Verizon finalised a deal to buy Yahoo’s core internet business for $350 million less than the original price of $4.83 billion, as a result of security breaches.
The two parties will share legal and regulatory liabilities arising from the data breaches incurred by the internet company.
Marni Walden, Verizon EVP and president of product innovation and new businesses, said the amended terms provide “a fair and favourable outcome for shareholders” as well as “protections for both sides” while delivering “a clear path to close the transaction in the second quarter.”
“We always believed this acquisition makes strategic sense,” she added.
Under the new terms, Yahoo will be responsible for 50 per cent of any cash liabilities incurred related to non-Securities and Exchange Commission (SEC) government investigations and third-party litigation related to the breaches once the deal is closed.

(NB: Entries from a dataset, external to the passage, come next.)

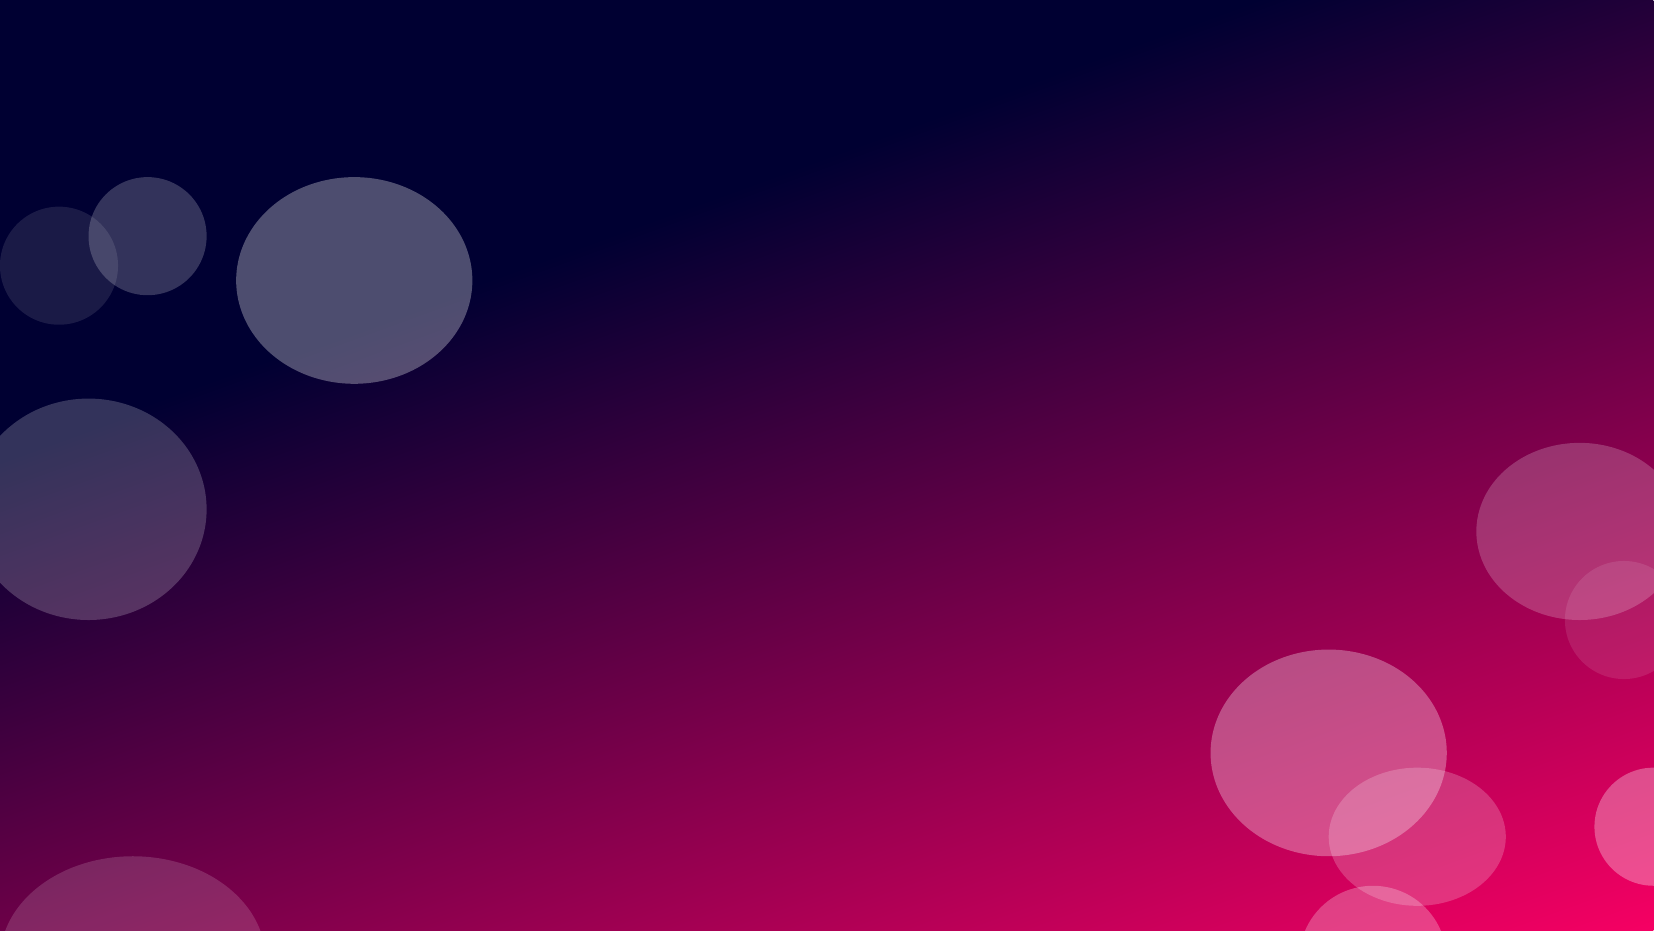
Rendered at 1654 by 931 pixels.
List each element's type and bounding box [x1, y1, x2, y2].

list [88, 236, 1565, 827]
title [88, 44, 1565, 207]
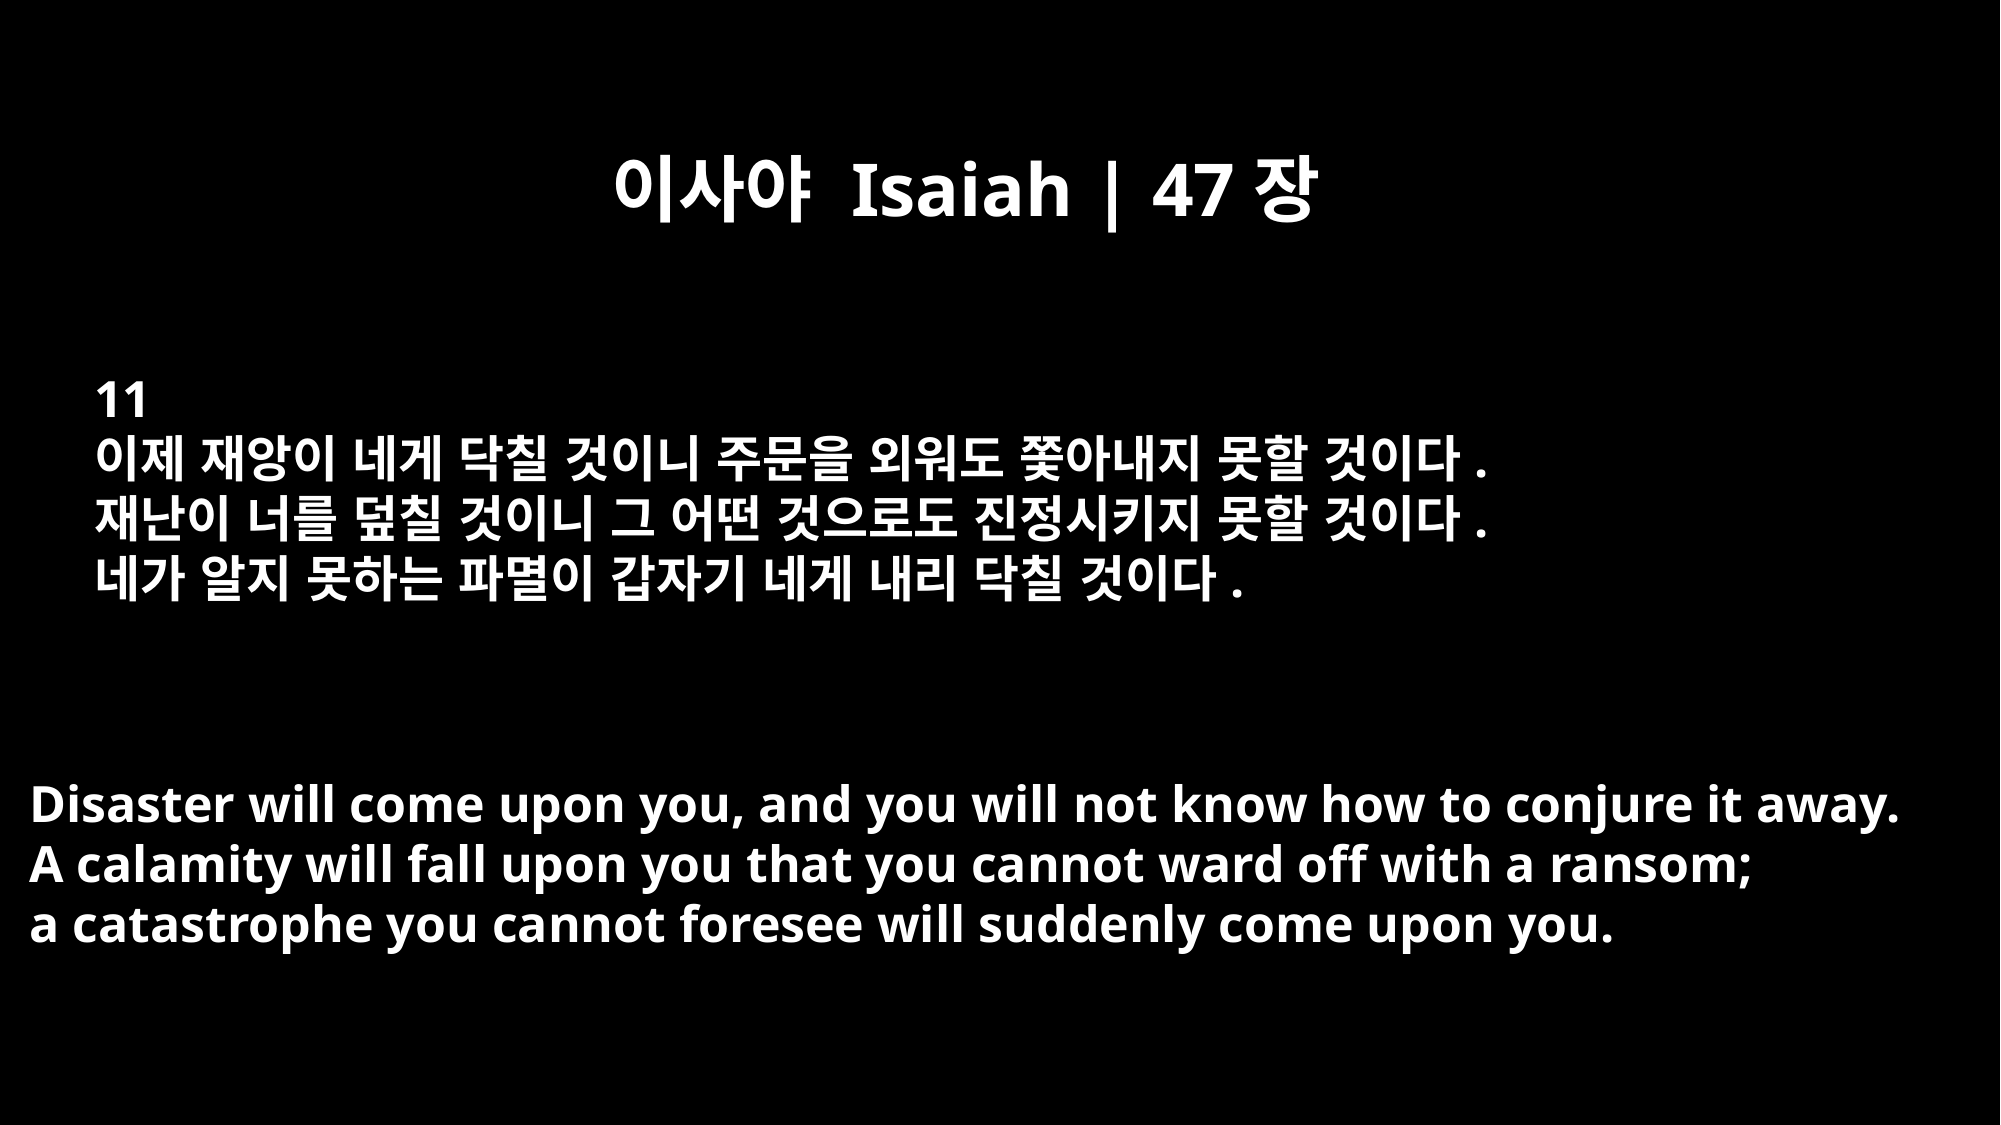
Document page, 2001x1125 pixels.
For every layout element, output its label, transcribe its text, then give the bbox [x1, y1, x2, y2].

text_box Disaster will come upon you, and you will not know how to conjure it away. A calamity will fall upon you that you cannot ward off with a ransom; a catastrophe you cannot foresee will suddenly come upon you. [14, 764, 1917, 960]
text_box 11 이제 재앙이 네게 닥칠 것이니 주문을 외워도 쫓아내지 못할 것이다. 재난이 너를 덮칠 것이니 그 어떤 것으로도 진정시키지 못할 것이다. 네가 알지 못하는 파멸이 갑자기 네게 내리 닥칠 것이다. [79, 359, 1504, 615]
text_box 이사야 Isaiah | 47장 [596, 136, 1336, 239]
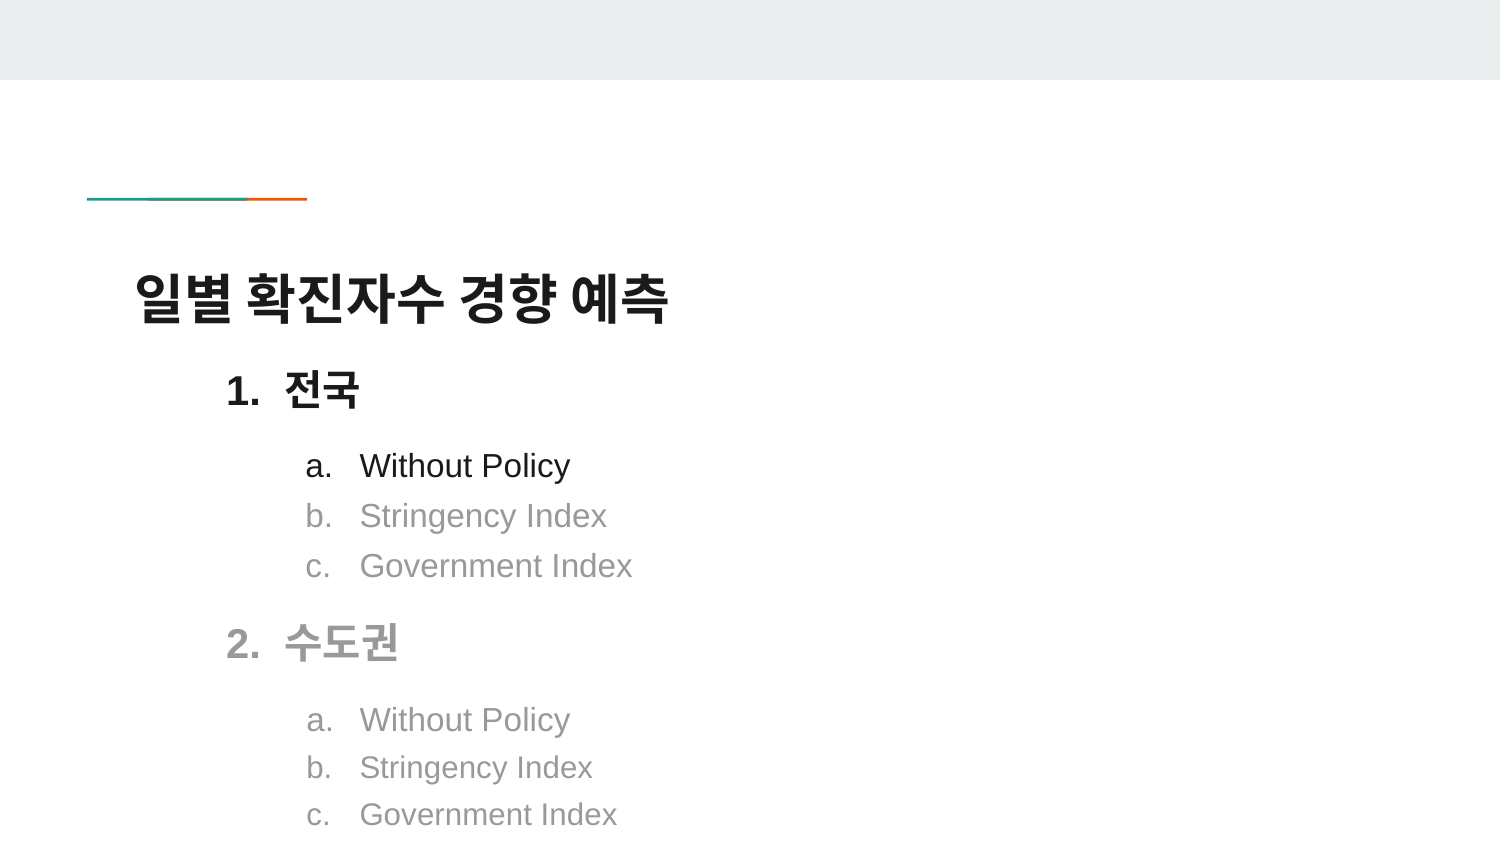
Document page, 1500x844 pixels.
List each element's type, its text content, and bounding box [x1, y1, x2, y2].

title 일별 확진자수 경향 예측 전국 Without Policy Stringency Index Government Index 수도권 Without Policy Stringency Index Government Index [119, 233, 1381, 764]
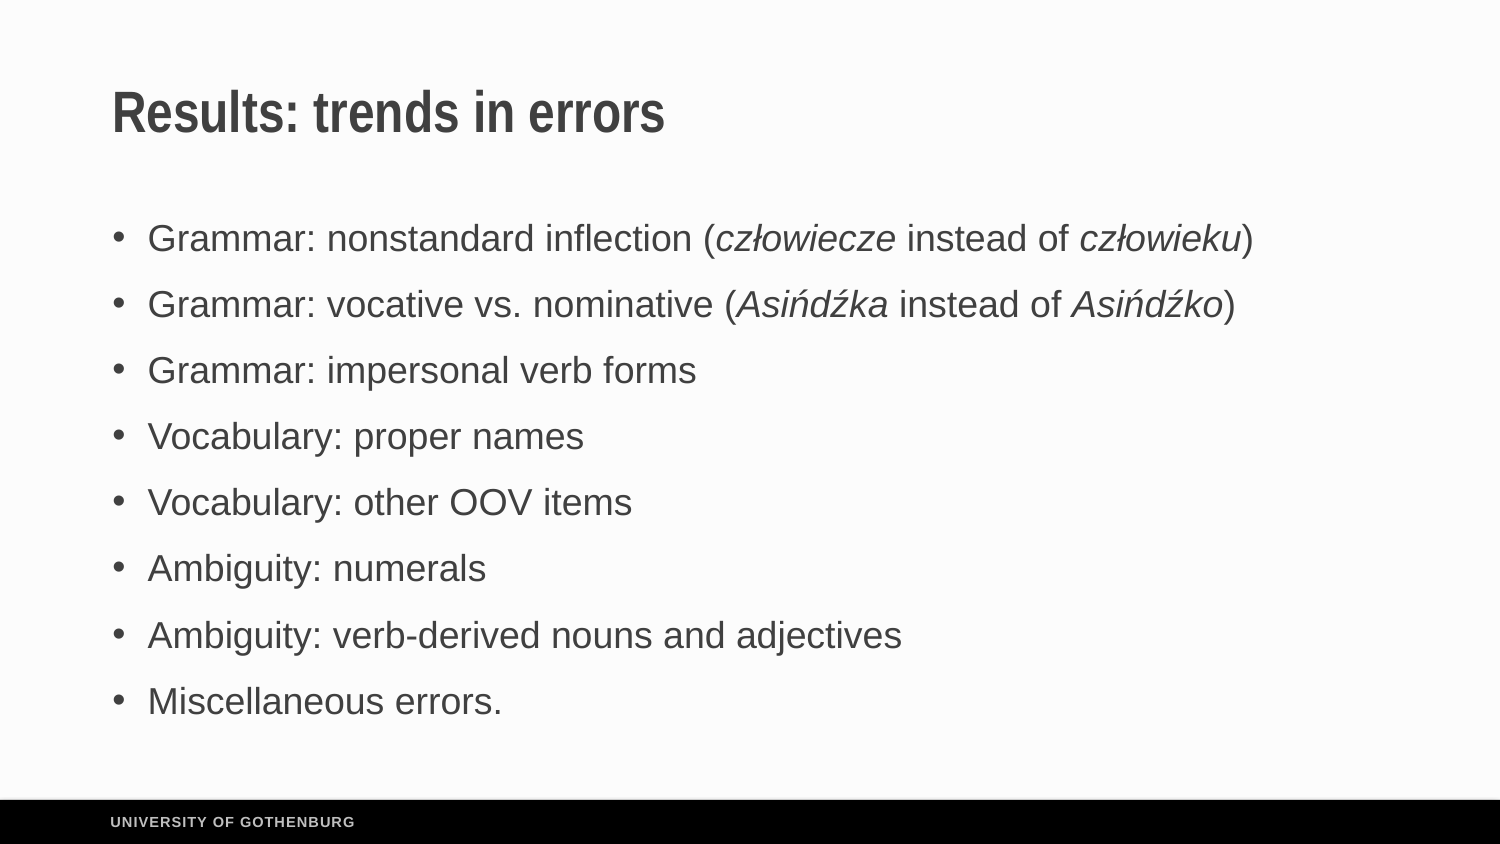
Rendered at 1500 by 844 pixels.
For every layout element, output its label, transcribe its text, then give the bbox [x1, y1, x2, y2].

Liabilities arising from shareholder lawsuits and SEC investigations will continue to be Yahoo’s responsibility.
Verizon’s acquisition of Yahoo is now valued at approximately $4.48 billion in cash and is expected to close in Q2 2017.
The US operator made a move to acquire the ailing internet giant’s operating business in July 2016 to boost its position as “a top global mobile media company”.
However, the deal was jeopardised by revelations Yahoo suffered two major data hacks: one in 2014 impacting 500 million user accounts, and one in 2013 affecting more than one billion user accounts. The latter is the largest known data breach in history and Yahoo faced scrutiny by federal investigators and lawmakers ever since.